WHAT IS BEING ASKED: Set every entry down again exactly, excluding any pictures.

RECORDS SUPPLIED:
++++
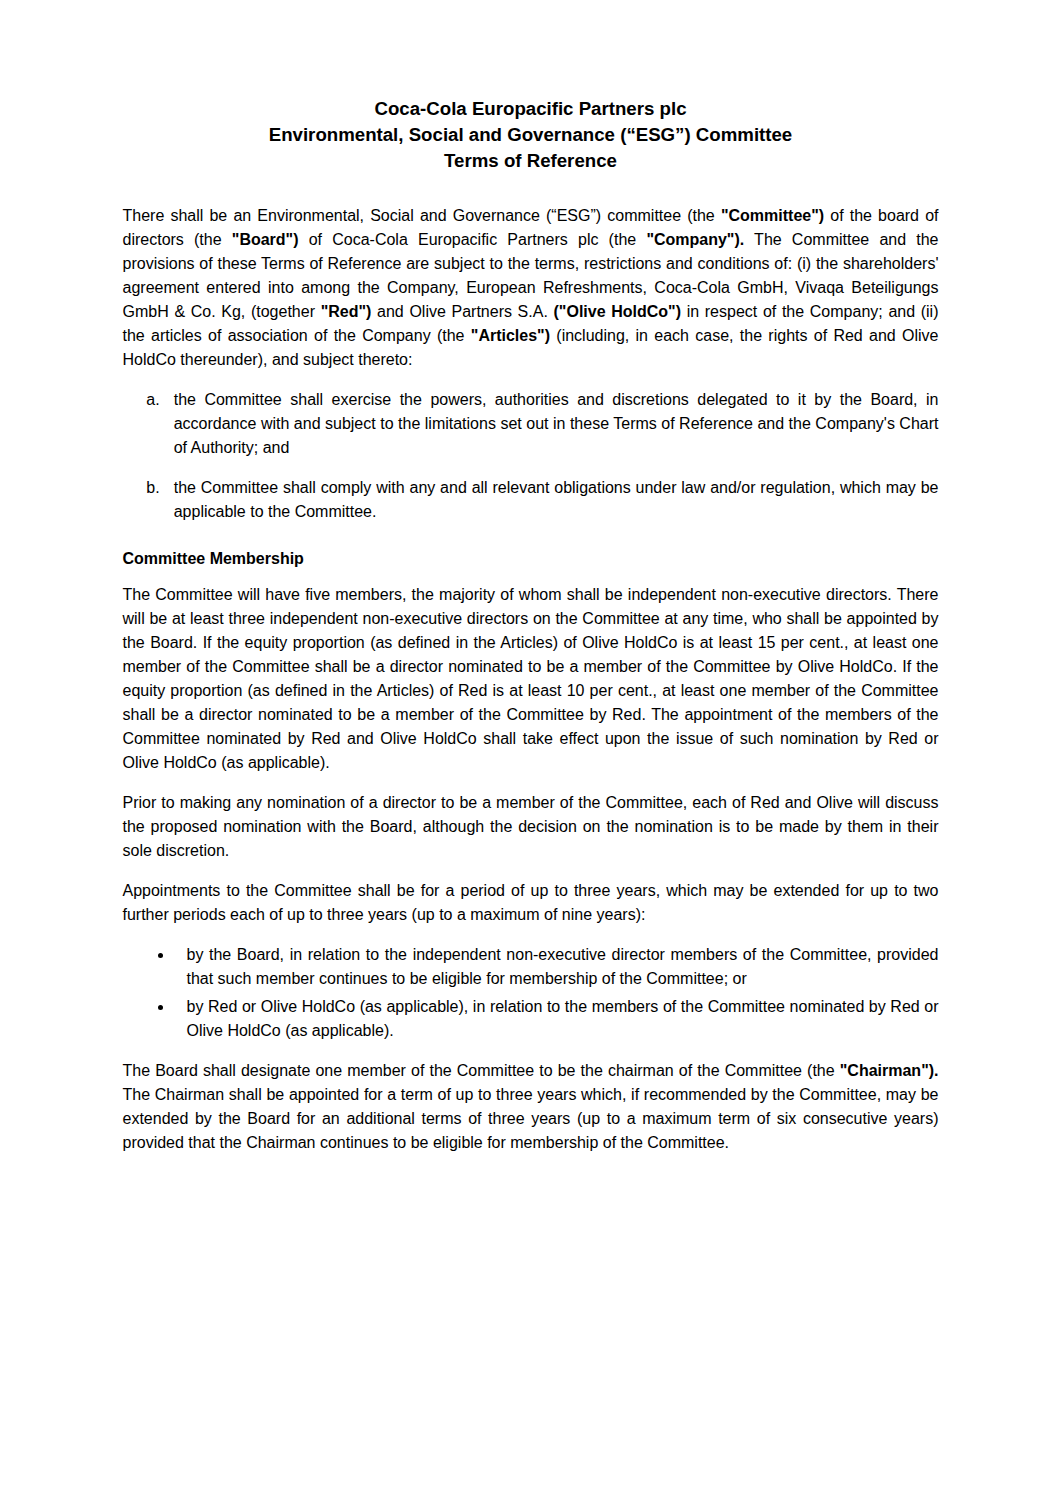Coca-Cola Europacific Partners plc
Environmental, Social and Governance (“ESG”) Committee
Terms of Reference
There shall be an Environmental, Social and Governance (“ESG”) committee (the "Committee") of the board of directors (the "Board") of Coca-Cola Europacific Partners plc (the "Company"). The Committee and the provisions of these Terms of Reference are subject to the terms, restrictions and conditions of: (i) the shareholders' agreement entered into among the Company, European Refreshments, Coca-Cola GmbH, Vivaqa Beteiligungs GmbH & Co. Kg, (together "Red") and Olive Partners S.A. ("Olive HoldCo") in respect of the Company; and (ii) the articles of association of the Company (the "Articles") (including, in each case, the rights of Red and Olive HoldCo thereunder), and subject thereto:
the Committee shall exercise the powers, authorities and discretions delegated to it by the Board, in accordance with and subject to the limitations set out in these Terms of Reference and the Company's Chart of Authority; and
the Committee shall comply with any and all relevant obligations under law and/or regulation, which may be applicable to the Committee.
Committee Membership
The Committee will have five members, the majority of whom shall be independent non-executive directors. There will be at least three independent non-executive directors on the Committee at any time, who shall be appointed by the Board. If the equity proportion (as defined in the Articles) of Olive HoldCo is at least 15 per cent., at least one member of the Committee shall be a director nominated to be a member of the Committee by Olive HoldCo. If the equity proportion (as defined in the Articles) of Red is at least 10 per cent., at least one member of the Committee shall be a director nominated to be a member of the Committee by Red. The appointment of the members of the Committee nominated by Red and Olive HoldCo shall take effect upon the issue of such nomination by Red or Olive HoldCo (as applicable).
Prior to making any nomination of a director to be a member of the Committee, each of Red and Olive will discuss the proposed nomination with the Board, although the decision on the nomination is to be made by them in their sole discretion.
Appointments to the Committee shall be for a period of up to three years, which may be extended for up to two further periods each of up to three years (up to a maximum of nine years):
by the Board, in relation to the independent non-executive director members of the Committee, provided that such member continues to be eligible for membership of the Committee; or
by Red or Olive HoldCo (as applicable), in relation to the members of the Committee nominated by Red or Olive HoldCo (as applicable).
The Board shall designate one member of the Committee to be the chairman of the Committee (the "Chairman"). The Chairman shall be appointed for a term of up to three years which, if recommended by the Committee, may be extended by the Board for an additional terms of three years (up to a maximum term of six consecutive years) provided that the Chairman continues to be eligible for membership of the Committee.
++++
ANSWER SPACE:
Coca-Cola Europacific Partners plc
Environmental, Social and Governance (“ESG”) Committee
Terms of Reference
There shall be an Environmental, Social and Governance (“ESG”) committee (the "Committee") of the board of directors (the "Board") of Coca-Cola Europacific Partners plc (the "Company"). The Committee and the provisions of these Terms of Reference are subject to the terms, restrictions and conditions of: (i) the shareholders' agreement entered into among the Company, European Refreshments, Coca-Cola GmbH, Vivaqa Beteiligungs GmbH & Co. Kg, (together "Red") and Olive Partners S.A. ("Olive HoldCo") in respect of the Company; and (ii) the articles of association of the Company (the "Articles") (including, in each case, the rights of Red and Olive HoldCo thereunder), and subject thereto:
the Committee shall exercise the powers, authorities and discretions delegated to it by the Board, in accordance with and subject to the limitations set out in these Terms of Reference and the Company's Chart of Authority; and
the Committee shall comply with any and all relevant obligations under law and/or regulation, which may be applicable to the Committee.
Committee Membership
The Committee will have five members, the majority of whom shall be independent non-executive directors. There will be at least three independent non-executive directors on the Committee at any time, who shall be appointed by the Board. If the equity proportion (as defined in the Articles) of Olive HoldCo is at least 15 per cent., at least one member of the Committee shall be a director nominated to be a member of the Committee by Olive HoldCo. If the equity proportion (as defined in the Articles) of Red is at least 10 per cent., at least one member of the Committee shall be a director nominated to be a member of the Committee by Red. The appointment of the members of the Committee nominated by Red and Olive HoldCo shall take effect upon the issue of such nomination by Red or Olive HoldCo (as applicable).
Prior to making any nomination of a director to be a member of the Committee, each of Red and Olive will discuss the proposed nomination with the Board, although the decision on the nomination is to be made by them in their sole discretion.
Appointments to the Committee shall be for a period of up to three years, which may be extended for up to two further periods each of up to three years (up to a maximum of nine years):
by the Board, in relation to the independent non-executive director members of the Committee, provided that such member continues to be eligible for membership of the Committee; or
by Red or Olive HoldCo (as applicable), in relation to the members of the Committee nominated by Red or Olive HoldCo (as applicable).
The Board shall designate one member of the Committee to be the chairman of the Committee (the "Chairman"). The Chairman shall be appointed for a term of up to three years which, if recommended by the Committee, may be extended by the Board for an additional terms of three years (up to a maximum term of six consecutive years) provided that the Chairman continues to be eligible for membership of the Committee.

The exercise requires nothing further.